Design and Analysis of POM‐Guanidine Compounds: Achieving Ultra‐High Single‐Crystal Proton Conduction

The “visible” proton‐conducting pathway offers a distinct advantage for researching the mechanism of proton conducting materials at the molecular level and developing new materials. To achieve this, three crystalline materials are constructed via acid–base chemistry based on phosphomolybdic acid and diversfied guanidine, namely, (CN3H6)6(PMo12O40)2·H2O (GH–PMo12), (CN4H7)3(PMo12O40)·H2O (AGH–PMo12), and (CN5H8)3(PMo12O40)·3.5H2O (DAGH–PMo12). Proton conductivity of GH–PMo12 in the [001] direction reaches up to 0.19 S cm−1 at 85 °C and 98% RH, as elucidated by impedance studies of single crystals. The clear proton transport path is proposed through the analysis of single crystal structure. Moreover, impedance studies of powder crystals reveal that the proton conductivity of GH–PMo12 is higher than that of the other two compounds. The underlying reasons for this result are clarified through the analysis of the pKa, proton density, and spatial structure. Additionally, GH–PMo12 is fabricated into composite membrane with a peak proton conductivity of 5.31 × 10−2 S cm−1, which exhibits promising potential for real‐world applications.
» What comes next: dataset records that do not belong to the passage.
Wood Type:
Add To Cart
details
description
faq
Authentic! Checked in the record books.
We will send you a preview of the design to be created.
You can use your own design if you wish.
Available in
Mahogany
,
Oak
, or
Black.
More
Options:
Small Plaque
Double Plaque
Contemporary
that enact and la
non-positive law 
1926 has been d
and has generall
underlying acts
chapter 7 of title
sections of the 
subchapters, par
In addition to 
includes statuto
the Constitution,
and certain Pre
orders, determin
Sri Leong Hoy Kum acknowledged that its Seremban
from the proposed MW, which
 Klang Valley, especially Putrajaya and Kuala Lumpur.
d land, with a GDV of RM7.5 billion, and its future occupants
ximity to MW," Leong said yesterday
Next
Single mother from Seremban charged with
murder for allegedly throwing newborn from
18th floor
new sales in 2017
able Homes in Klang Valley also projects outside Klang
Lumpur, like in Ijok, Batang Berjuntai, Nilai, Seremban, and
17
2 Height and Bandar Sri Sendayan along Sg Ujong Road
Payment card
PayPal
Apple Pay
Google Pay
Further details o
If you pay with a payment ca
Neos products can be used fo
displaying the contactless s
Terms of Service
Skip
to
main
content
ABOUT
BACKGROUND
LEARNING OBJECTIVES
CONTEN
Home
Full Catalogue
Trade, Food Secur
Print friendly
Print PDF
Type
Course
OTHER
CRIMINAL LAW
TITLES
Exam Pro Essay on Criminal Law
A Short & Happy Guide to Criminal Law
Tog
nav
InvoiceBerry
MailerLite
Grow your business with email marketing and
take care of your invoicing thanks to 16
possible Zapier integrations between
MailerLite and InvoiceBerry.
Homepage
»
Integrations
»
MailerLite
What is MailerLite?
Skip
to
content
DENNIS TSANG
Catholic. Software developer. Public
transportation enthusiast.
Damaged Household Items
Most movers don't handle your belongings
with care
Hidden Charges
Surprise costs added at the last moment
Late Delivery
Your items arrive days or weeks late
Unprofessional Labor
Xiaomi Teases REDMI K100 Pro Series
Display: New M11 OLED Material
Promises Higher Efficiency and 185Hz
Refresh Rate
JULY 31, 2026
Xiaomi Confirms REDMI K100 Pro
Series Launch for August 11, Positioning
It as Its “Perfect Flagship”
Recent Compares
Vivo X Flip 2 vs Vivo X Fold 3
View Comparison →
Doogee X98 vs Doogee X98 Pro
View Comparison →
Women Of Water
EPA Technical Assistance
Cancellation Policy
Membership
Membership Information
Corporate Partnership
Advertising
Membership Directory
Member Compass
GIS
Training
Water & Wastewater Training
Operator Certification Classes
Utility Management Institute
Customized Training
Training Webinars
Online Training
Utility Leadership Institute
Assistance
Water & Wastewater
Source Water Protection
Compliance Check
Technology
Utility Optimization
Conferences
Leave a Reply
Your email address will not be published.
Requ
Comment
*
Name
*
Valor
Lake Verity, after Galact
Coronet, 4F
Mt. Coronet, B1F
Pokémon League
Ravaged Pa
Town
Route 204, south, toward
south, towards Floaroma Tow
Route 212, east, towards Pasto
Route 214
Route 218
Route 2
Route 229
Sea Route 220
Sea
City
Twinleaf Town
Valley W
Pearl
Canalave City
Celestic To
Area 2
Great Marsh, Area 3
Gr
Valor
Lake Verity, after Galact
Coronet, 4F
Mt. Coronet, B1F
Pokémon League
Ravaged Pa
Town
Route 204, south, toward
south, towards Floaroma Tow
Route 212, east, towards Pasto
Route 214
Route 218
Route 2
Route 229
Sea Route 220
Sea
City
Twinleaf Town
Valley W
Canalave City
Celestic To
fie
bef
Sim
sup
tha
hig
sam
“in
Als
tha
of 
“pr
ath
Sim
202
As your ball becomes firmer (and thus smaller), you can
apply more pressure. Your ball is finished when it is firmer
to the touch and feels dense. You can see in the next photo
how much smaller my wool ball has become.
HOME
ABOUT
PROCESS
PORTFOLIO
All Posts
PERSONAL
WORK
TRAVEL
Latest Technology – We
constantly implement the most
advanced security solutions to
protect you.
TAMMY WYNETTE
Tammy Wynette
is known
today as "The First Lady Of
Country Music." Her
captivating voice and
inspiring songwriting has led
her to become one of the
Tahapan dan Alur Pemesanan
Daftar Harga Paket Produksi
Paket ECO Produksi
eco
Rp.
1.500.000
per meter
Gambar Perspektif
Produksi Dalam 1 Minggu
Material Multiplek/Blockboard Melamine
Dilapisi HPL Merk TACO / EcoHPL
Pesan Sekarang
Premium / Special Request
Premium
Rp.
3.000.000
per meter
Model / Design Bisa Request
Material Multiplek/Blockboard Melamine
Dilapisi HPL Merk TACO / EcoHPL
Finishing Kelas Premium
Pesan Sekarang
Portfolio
Three unique polyoxometalate‐based crystalline materials via acid‐base chemistry are constructed by hydrogen bonds, in which compound (CN3H6)6(PMo12O40)2·H2O (GH–PMo12) exhibits highly anisotropic single‐crystal proton conduction with ultra‐high conductivity along [001] direction, resulting from a continuous zigzag hydrogen bonds chain.